Not exactly a newsflash

It's hardly news that the NY Times no longer makes even a pretense of being unbiased. But they outdid themselves this morning.

Mitt Romney is visiting London, and yesterday was asked by NBC what he thought of the security preparations for the Games. In an effort to show that he had been briefed and was on top of things, he replied, "There are a few things that were disconcerting, the stories about the private security firm not having enough people, the supposed strike of the immigration and customs officials, that obviously is not something which is encouraging."

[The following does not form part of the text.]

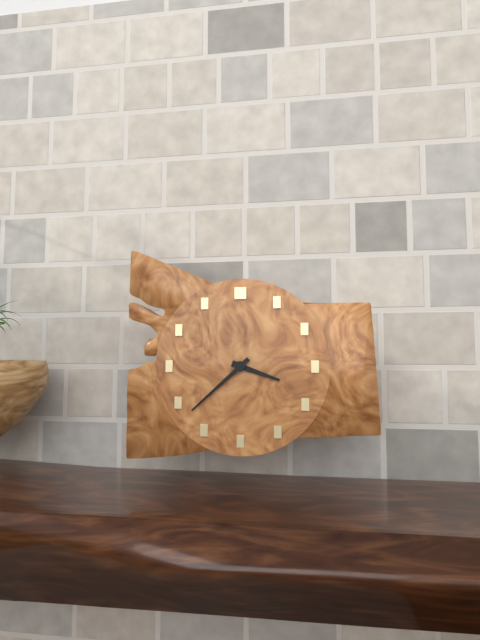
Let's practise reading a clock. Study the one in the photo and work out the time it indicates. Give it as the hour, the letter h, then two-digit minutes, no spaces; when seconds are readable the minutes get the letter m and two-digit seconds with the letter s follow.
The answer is 3h38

Today the NY Times had a large picture of Romney, spanning four columns at the top of the front page, with the following caption:

"An Awkward Exchange in London. Mitt Romney leaving 10 Downing Street on Thursday, began a trip abroad aimed at showing off his diplomatic skills by questioning London's preparedness for the Olympics, prompting a tart reply from Prime Minister David Cameron of Britain."

Is the Newspaper of Record supposed to drip with sarcasm?

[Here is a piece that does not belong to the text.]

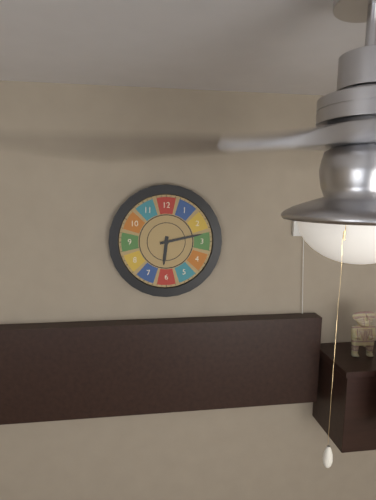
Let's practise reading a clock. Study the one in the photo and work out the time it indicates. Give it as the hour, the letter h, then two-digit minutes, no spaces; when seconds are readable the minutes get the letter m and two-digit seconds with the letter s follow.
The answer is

(By the way, it's pretty obvious that NBC, the on air equivalent of the Times, wanted to get Romney on the record saying that the security arrangements were perfectly good -- just in case there are any breaches during the Games.)

If they weren't so biased, imagine the fun the Times could have had when Barack Obama showed off his diplomatic skills by presenting Queen Elizabeth with the official state gift of an iPod filled with his speeches:

"Ego Problems Anyone?"

"Queen Elizabeth's Insomnia Finally Cured."

Or, "This'll Sure Keep Her up at Night."

"That's a Gift?"

"Second Prize, Two iPods."

But no. At least give the Times credit for consistency. They never, ever veer from the party line.